15 de Novembro de 2020

  • Depois de passar cem episódios de Greg News falando sobre os problemas do Brasil e do mundo, o comediante Gregório Duvivier apresentou o tema que considera ser a solução para todos eles: a maconha. Seja na questão da segurança, clima, economia ou saúde, a cannabis se mostrou ótima alternativa — na absorção de carbono da atmosfera, no tratamento de doenças, na redução do tráfico e criminalidade, entre outros. “Não é à toa que Deus mandou fazer a bíblia em papel de seda.”

  • Stanislav Grof é um psiquiatra checo que pesquisa os estados alterados de consciência pelo uso de entorpecentes. De acordo com ele, atingir outros estados mentais é uma ferramenta importante para acessar o subconsciente, e assim tratar experiências traumáticas e sofrimentos profundos. Acaba de ser traduzido para o português “O CAMINHO DO PSICONAUTA” (Editora Numina), de 2019, em que ele fala sobre jornadas internas, viagens psicodélicas e acesso ao subconsciente.

  • “Muitas mulheres cometem crimes porque precisam complementar a renda para sustentar seus filhos. O tráfico é um trabalho flexível que permite que elas estejam em casa para cuidar deles”

    Diz a defensora pública Surrailly Youssef, entrevistada pela Gama em reportagem sobre as consequências sociais da prisão de uma mulher

  • Nas útlimas eleições americanas, havia um ponto em comum entre republicanos e democratas: TODOS VIRARAM AS COSTAS À GUERRA ÀS DROGAS. A matéria do New York Times analisa o contexto e os possíveis motivos que levaram os americanos a se posicionarem contra a antiga política, como o esgotamento do público com a situação e o processo de reenquadramento da maconha, do MDMA e da psilocibina como medicamentos.


  • Existe um outro mundo sob nossos pés: o dos cogumelos. O filme “Fantastic Fungi” (2019), de Louie Schwartzberg, leva o espectador a uma viagem imersiva ao reino Fungi e aborda sua beleza, inteligência e soluções que oferece em resposta aos desafios médicos, terapêuticos e ambientais mais urgentes. “Eles podem alimentar, curar ou matar”, diz um dos cientistas entrevistados.

  • A série de reportagens especiais da Folha de S.Paulo ESTADO ALTERADO levanta o debate sobre os efeitos das diferentes políticas de drogas pelo mundo ao expor a maneira como nações dos quatro continentes lidam com a produção, a distribuição e o consumo de entorpecentes, da inovação no plantio de cannabis medicinal em Israel, aos efeitos da legislação rigorosa na Indonésia.

  • “Por que não começarmos mudando a legislação que criminaliza o consumo de maconha? Ou a solução será mandar para a cadeia todos os usuários, ainda que sejam da nossa família?”
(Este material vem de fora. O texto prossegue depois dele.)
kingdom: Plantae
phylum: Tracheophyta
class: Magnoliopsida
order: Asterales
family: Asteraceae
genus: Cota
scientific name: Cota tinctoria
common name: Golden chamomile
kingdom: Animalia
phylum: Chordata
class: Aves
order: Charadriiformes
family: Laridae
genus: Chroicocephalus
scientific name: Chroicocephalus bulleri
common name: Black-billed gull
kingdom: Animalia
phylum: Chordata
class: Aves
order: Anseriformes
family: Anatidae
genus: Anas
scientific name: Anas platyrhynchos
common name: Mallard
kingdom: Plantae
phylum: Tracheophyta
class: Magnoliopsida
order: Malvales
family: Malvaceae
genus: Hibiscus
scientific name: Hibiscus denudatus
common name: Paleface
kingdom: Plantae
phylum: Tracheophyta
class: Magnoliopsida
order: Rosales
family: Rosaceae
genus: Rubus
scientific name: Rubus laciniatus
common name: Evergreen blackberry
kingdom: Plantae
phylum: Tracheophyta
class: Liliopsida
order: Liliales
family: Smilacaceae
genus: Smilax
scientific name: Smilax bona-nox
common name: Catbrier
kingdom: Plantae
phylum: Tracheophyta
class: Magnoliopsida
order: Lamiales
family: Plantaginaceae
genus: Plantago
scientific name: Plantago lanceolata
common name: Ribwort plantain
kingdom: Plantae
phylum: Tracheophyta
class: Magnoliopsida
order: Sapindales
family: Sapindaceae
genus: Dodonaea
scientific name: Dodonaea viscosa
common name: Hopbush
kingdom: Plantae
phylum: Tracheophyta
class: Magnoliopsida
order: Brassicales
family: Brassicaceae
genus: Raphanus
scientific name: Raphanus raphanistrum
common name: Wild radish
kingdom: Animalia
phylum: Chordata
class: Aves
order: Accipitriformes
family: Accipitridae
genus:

    O médico Drauzio Varella, de 77 anos, entende a guerra às drogas como uma batalha perdida. Em artigo publicado em seu portal, comenta sobre o fracasso de políticas repressivas.

  • Imagem da listagem de bloco de notas
    Erik McGregor / Getty Images

    SACKLER PAIN é um projeto artístico da fotógrafa Nan Goldin, no qual a artista denuncia o descaso da família Saclker, fundadora da Purdue Pharma, a farmacêutica que está entre as grandes responsáveis pela crise dos opioides nos EUA — e quem Goldin responsabiliza por seu vício. Logo depois de ter largado a droga, a fotógrafa inaugurou um projeto sobre os direitos civis, no qual compartilhou fotos da sua trajetória de dependência e declarou: “eu sobrevivi”.


  • Já imaginou um Brasil em que a maconha fosse legalizada? É neste cenário que se desenrola a série ficcional brasileira “PICO DA NEBLINA” (2019), da HBO, que acompanha a vida de um ex-traficante da periferia de São Paulo que, de repente, se vê um microempreendedor e sócio de um ex-cliente playboy.

  • Viver uma crise de abstinência e descrever a dor e o desespero da experiência. Com um pouco de groove e guitarras estridentes, em COLD TURKEY (1969), John Lennon traduz a angústia que um usuário de heroína pode sentir ao ficar longe da droga, uma das responsáveis, dizem por aí, pela separação dos Beatles. Os fãs de Lou Reed apostam que ele também tratou da substância em PERFECT DAY (1972), essa com um tom mais romântico.